*** Opening LISTED RECORDS ***
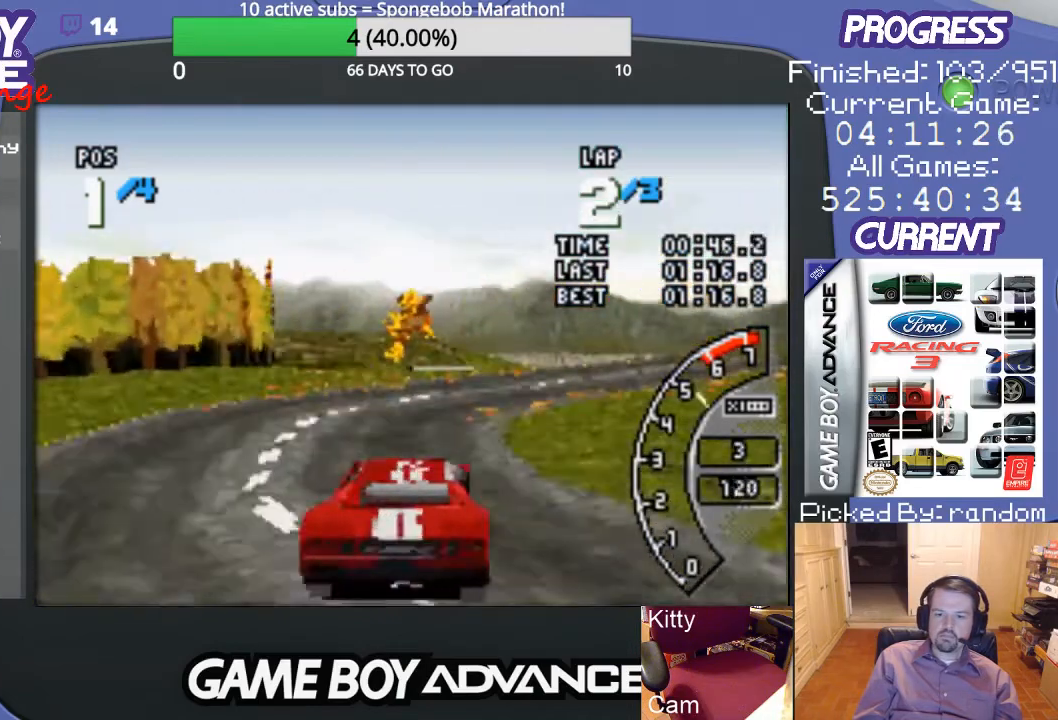
{"buttons": ["A", "DPAD_UP", "DPAD_RIGHT"], "events": [[233, "DPAD_RIGHT", "down"], [333, "DPAD_UP", "down"]]}
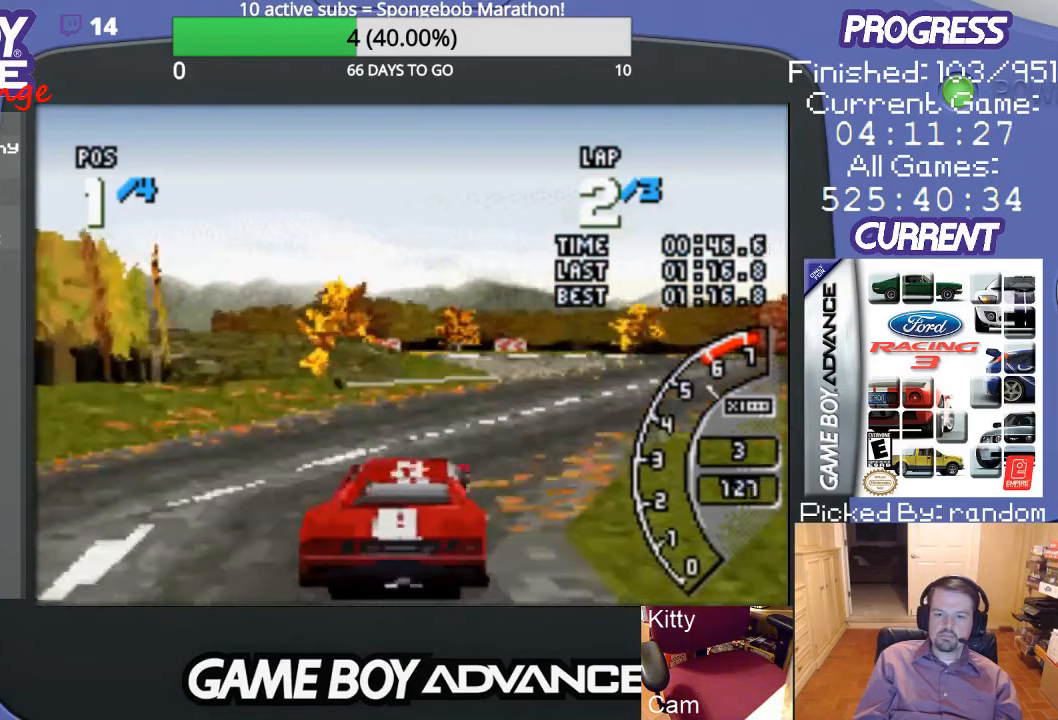
{"buttons": ["A"], "events": [[200, "DPAD_UP", "up"], [267, "DPAD_RIGHT", "up"]]}
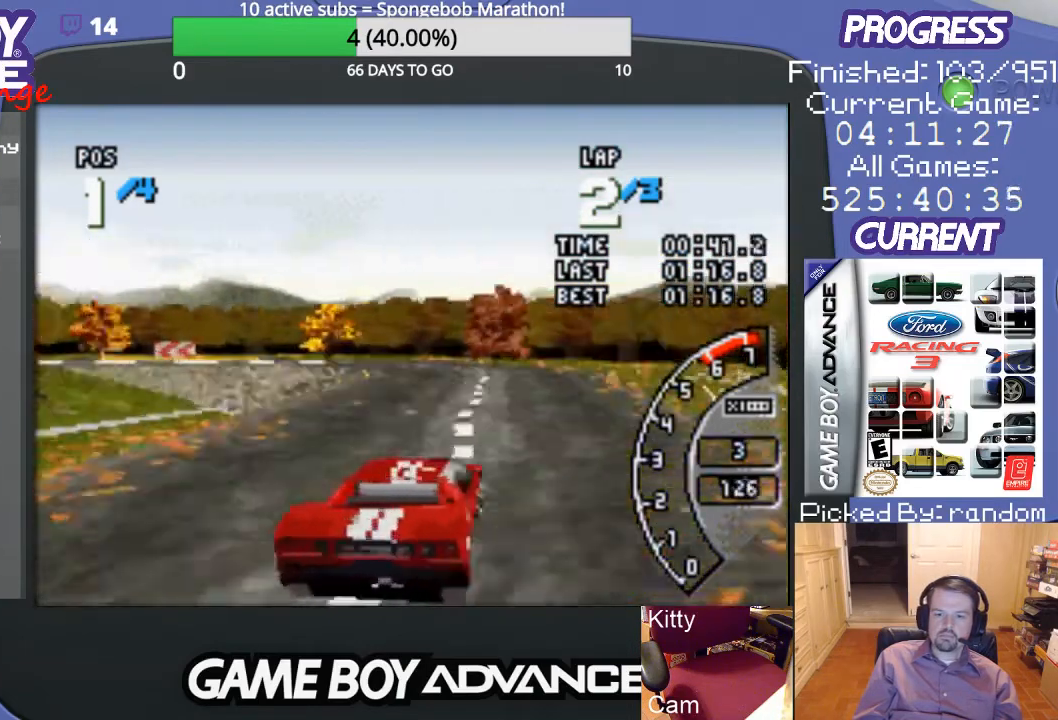
{"buttons": ["A"], "events": [[67, "DPAD_LEFT", "down"], [367, "DPAD_LEFT", "up"]]}
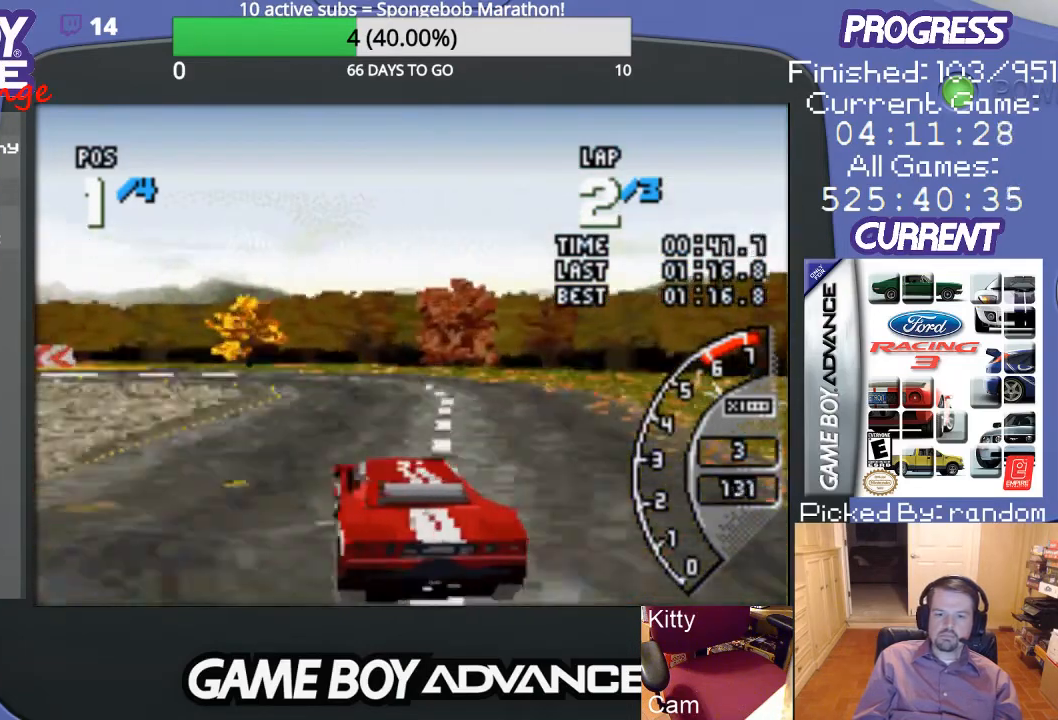
{"buttons": ["DPAD_LEFT"], "events": [[433, "DPAD_LEFT", "down"], [500, "A", "up"]]}
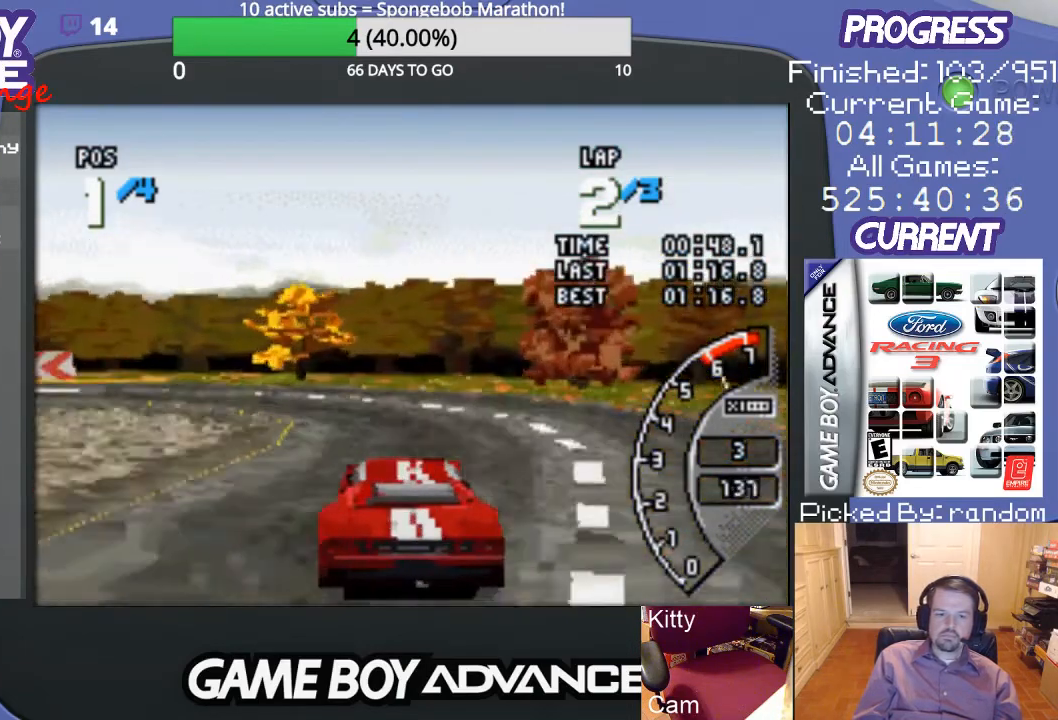
{"buttons": ["DPAD_LEFT"], "events": []}
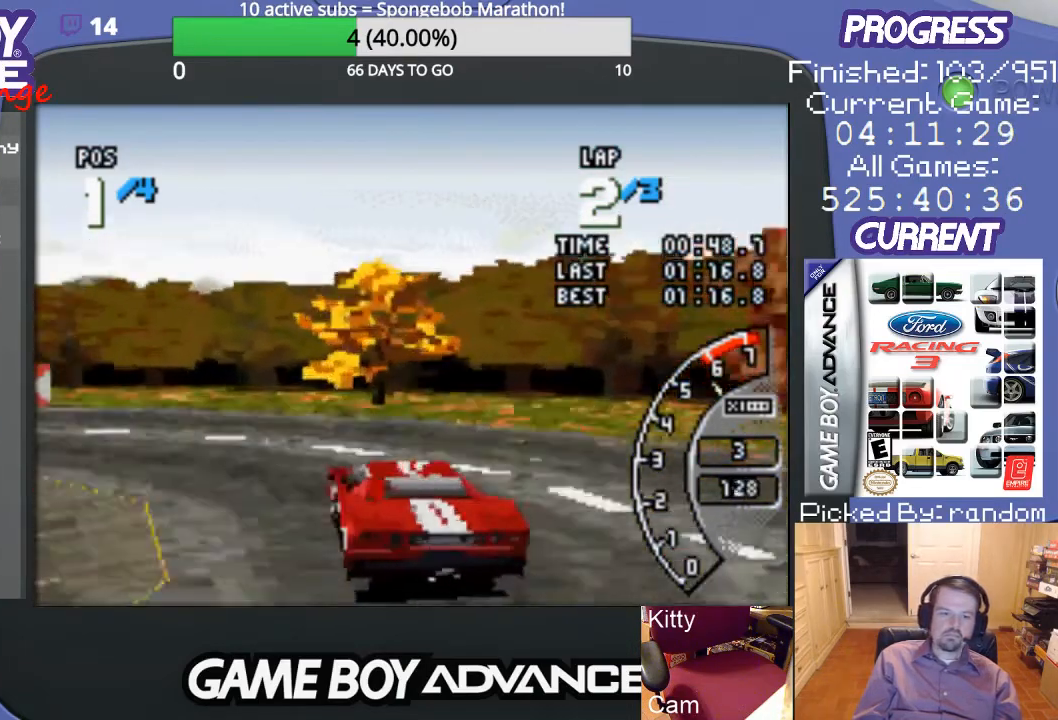
{"buttons": ["DPAD_LEFT"], "events": []}
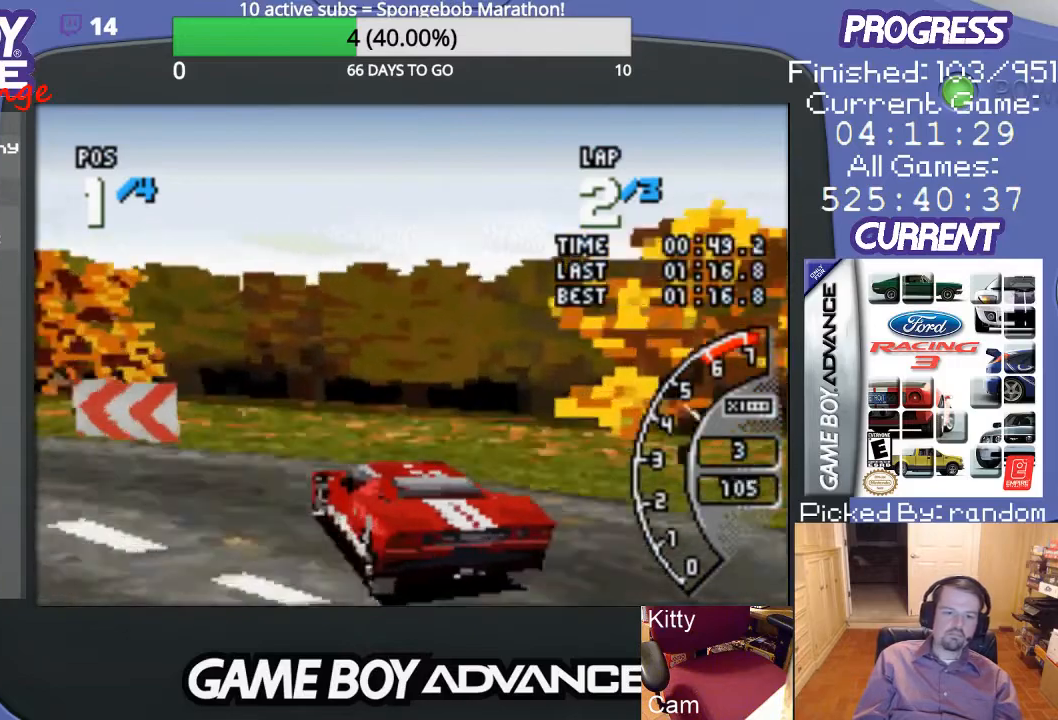
{"buttons": ["A", "DPAD_LEFT"], "events": [[400, "A", "down"]]}
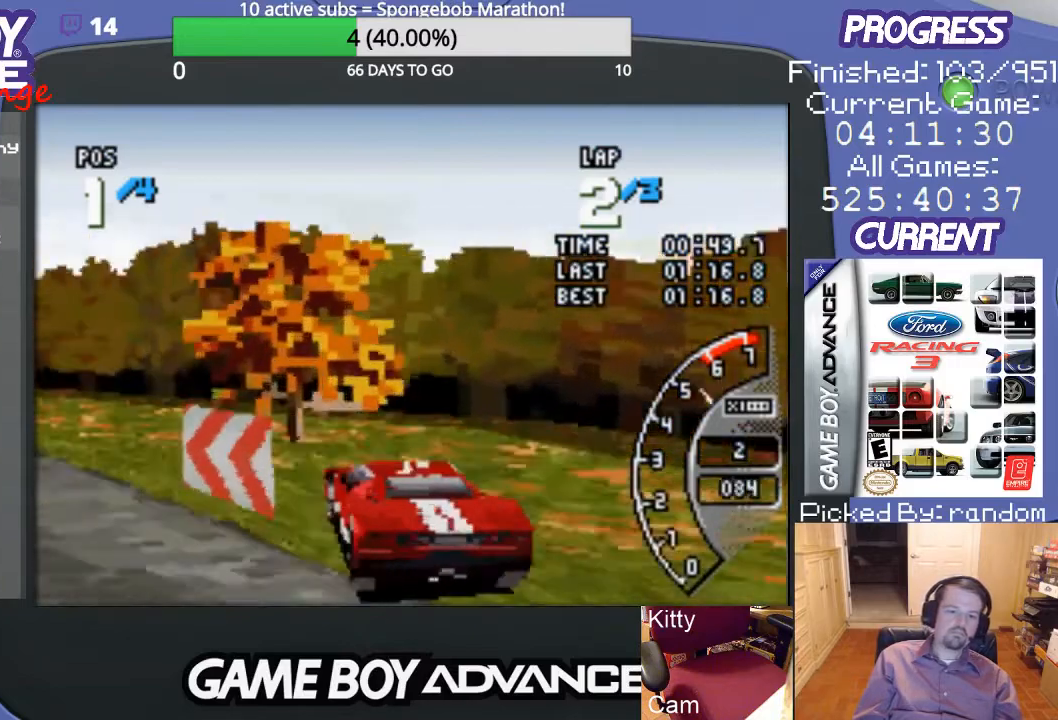
{"buttons": ["A", "DPAD_LEFT"], "events": []}
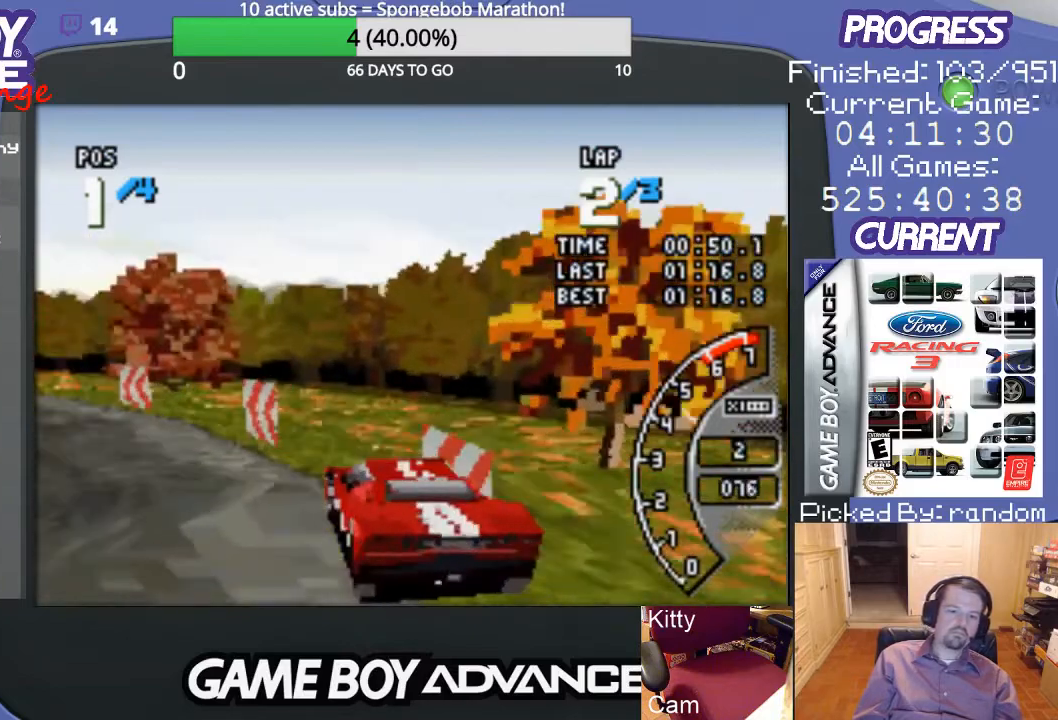
{"buttons": ["A"], "events": [[267, "DPAD_LEFT", "up"]]}
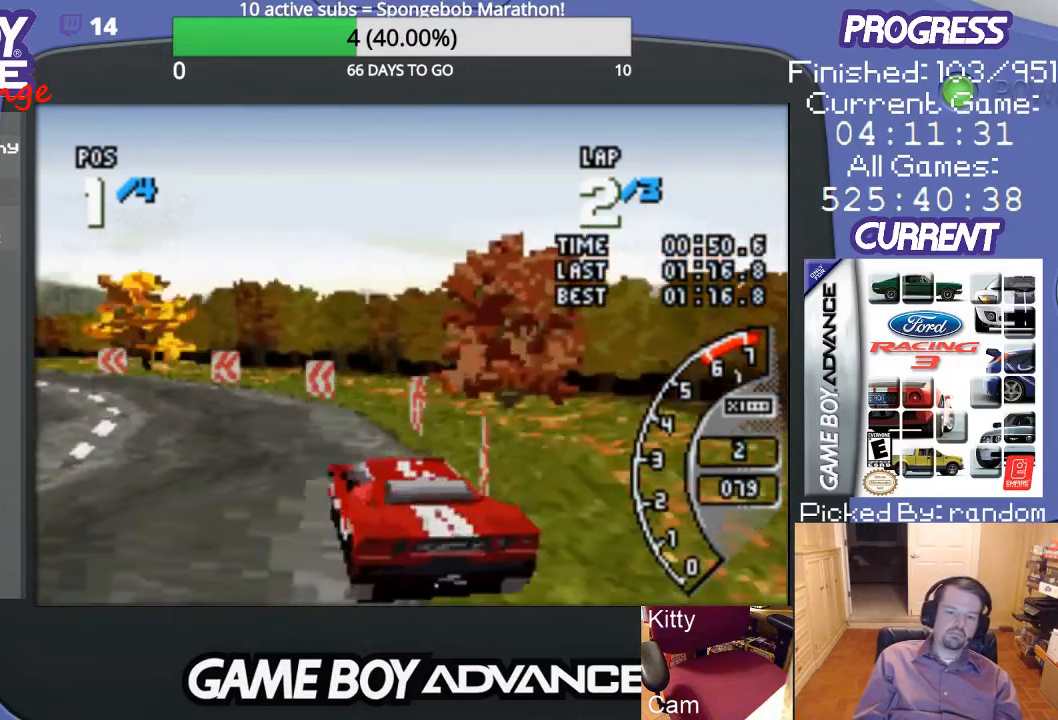
{"buttons": ["A", "DPAD_LEFT"], "events": [[33, "DPAD_LEFT", "down"]]}
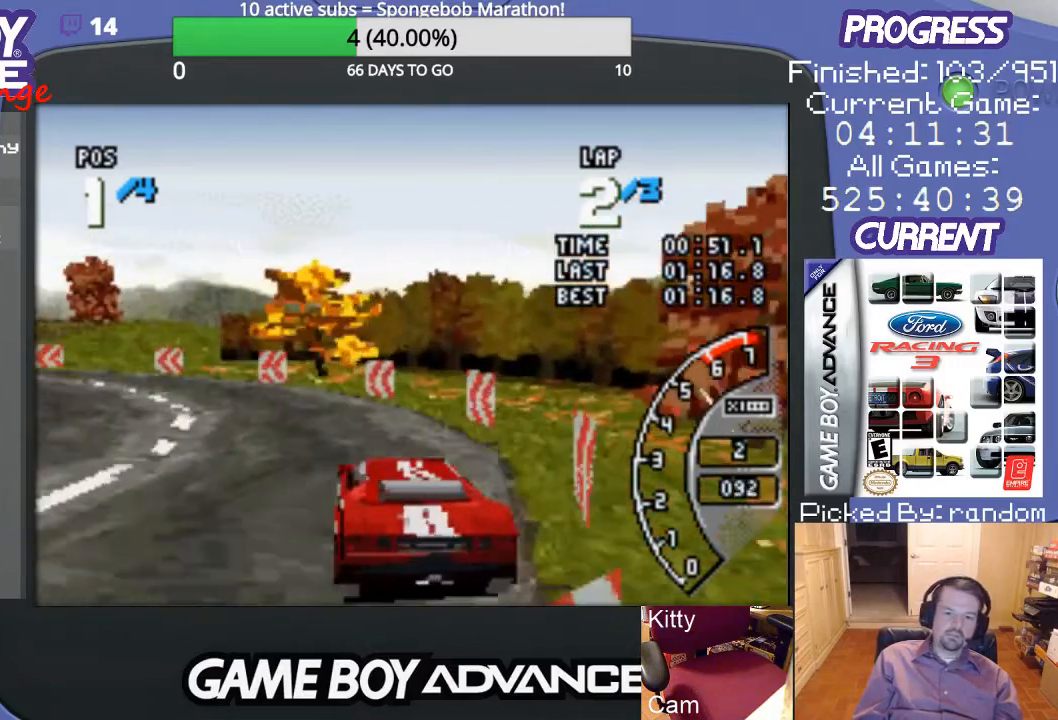
{"buttons": ["A"], "events": [[333, "DPAD_LEFT", "up"]]}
*** Closing LISTED RECORDS ***
• _TASK DIRECTIONS_
Return every line of the records exactly as given, pictures excluded.

• _TASK OUTPUT_
{"buttons": ["A", "DPAD_UP", "DPAD_RIGHT"], "events": [[233, "DPAD_RIGHT", "down"], [333, "DPAD_UP", "down"]]}
{"buttons": ["A"], "events": [[200, "DPAD_UP", "up"], [267, "DPAD_RIGHT", "up"]]}
{"buttons": ["A"], "events": [[67, "DPAD_LEFT", "down"], [367, "DPAD_LEFT", "up"]]}
{"buttons": ["DPAD_LEFT"], "events": [[433, "DPAD_LEFT", "down"], [500, "A", "up"]]}
{"buttons": ["DPAD_LEFT"], "events": []}
{"buttons": ["DPAD_LEFT"], "events": []}
{"buttons": ["A", "DPAD_LEFT"], "events": [[400, "A", "down"]]}
{"buttons": ["A", "DPAD_LEFT"], "events": []}
{"buttons": ["A"], "events": [[267, "DPAD_LEFT", "up"]]}
{"buttons": ["A", "DPAD_LEFT"], "events": [[33, "DPAD_LEFT", "down"]]}
{"buttons": ["A"], "events": [[333, "DPAD_LEFT", "up"]]}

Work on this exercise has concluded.